(Data excerpts)
┄┄┄┄┄┄┄┄┄┄┄┄┄┄┄┄┄┄┄┄

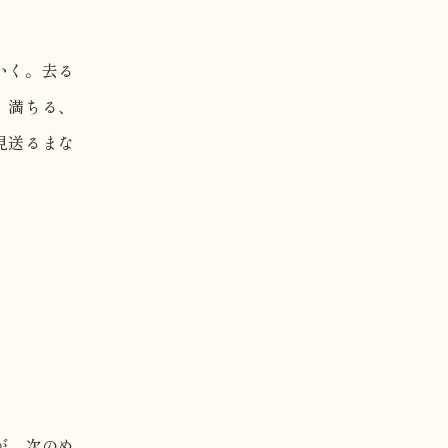
いく。去る
、満ちる、
見送るまな
が、次のめ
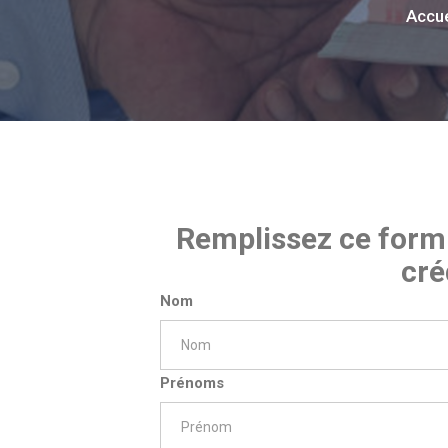
Accue
Remplissez ce formu
cré
Nom
Prénoms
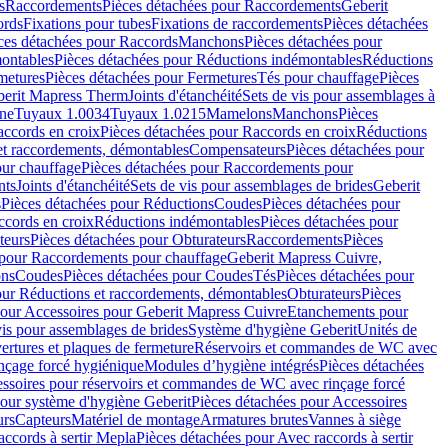
s
Raccordements
Pièces détachées pour Raccordements
Geberit
ords
Fixations pour tubes
Fixations de raccordements
Pièces détachées
ces détachées pour Raccords
Manchons
Pièces détachées pour
ontables
Pièces détachées pour Réductions indémontables
Réductions
metures
Pièces détachées pour Fermetures
Tés pour chauffage
Pièces
berit Mapress Therm
Joints d'étanchéité
Sets de vis pour assemblages à
one
Tuyaux 1.0034
Tuyaux 1.0215
Mamelons
Manchons
Pièces
ccords en croix
Pièces détachées pour Raccords en croix
Réductions
et raccordements, démontables
Compensateurs
Pièces détachées pour
ur chauffage
Pièces détachées pour Raccordements pour
nts
Joints d'étanchéité
Sets de vis pour assemblages de brides
Geberit
s
Pièces détachées pour Réductions
Coudes
Pièces détachées pour
ccords en croix
Réductions indémontables
Pièces détachées pour
teurs
Pièces détachées pour Obturateurs
Raccordements
Pièces
 pour Raccordements pour chauffage
Geberit Mapress Cuivre,
ons
Coudes
Pièces détachées pour Coudes
Tés
Pièces détachées pour
our Réductions et raccordements, démontables
Obturateurs
Pièces
pour Accessoires pour Geberit Mapress Cuivre
Etanchements pour
vis pour assemblages de brides
Système d'hygiène Geberit
Unités de
rtures et plaques de fermeture
Réservoirs et commandes de WC avec
inçage forcé hygiénique
Modules d’hygiène intégrés
Pièces détachées
essoires pour réservoirs et commandes de WC avec rinçage forcé
our système d'hygiène Geberit
Pièces détachées pour Accessoires
urs
Capteurs
Matériel de montage
Armatures brutes
Vannes à siège
accords à sertir Mepla
Pièces détachées pour Avec raccords à sertir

┄┄┄┄┄┄┄┄┄┄┄┄┄┄┄┄┄┄┄┄

Work order: Repeat every line of text in the listing above word for word. Leave the pictures out of your answer.

Solution for this exercise:
いく。去る
、満ちる、
見送るまな
が、次のめ
Accue
Remplissez ce formu
cré
Nom
Prénoms
s
Raccordements
Pièces détachées pour Raccordements
Geberit
ords
Fixations pour tubes
Fixations de raccordements
Pièces détachées
ces détachées pour Raccords
Manchons
Pièces détachées pour
ontables
Pièces détachées pour Réductions indémontables
Réductions
metures
Pièces détachées pour Fermetures
Tés pour chauffage
Pièces
berit Mapress Therm
Joints d'étanchéité
Sets de vis pour assemblages à
one
Tuyaux 1.0034
Tuyaux 1.0215
Mamelons
Manchons
Pièces
ccords en croix
Pièces détachées pour Raccords en croix
Réductions
et raccordements, démontables
Compensateurs
Pièces détachées pour
ur chauffage
Pièces détachées pour Raccordements pour
nts
Joints d'étanchéité
Sets de vis pour assemblages de brides
Geberit
s
Pièces détachées pour Réductions
Coudes
Pièces détachées pour
ccords en croix
Réductions indémontables
Pièces détachées pour
teurs
Pièces détachées pour Obturateurs
Raccordements
Pièces
 pour Raccordements pour chauffage
Geberit Mapress Cuivre,
ons
Coudes
Pièces détachées pour Coudes
Tés
Pièces détachées pour
our Réductions et raccordements, démontables
Obturateurs
Pièces
pour Accessoires pour Geberit Mapress Cuivre
Etanchements pour
vis pour assemblages de brides
Système d'hygiène Geberit
Unités de
rtures et plaques de fermeture
Réservoirs et commandes de WC avec
inçage forcé hygiénique
Modules d’hygiène intégrés
Pièces détachées
essoires pour réservoirs et commandes de WC avec rinçage forcé
our système d'hygiène Geberit
Pièces détachées pour Accessoires
urs
Capteurs
Matériel de montage
Armatures brutes
Vannes à siège
accords à sertir Mepla
Pièces détachées pour Avec raccords à sertir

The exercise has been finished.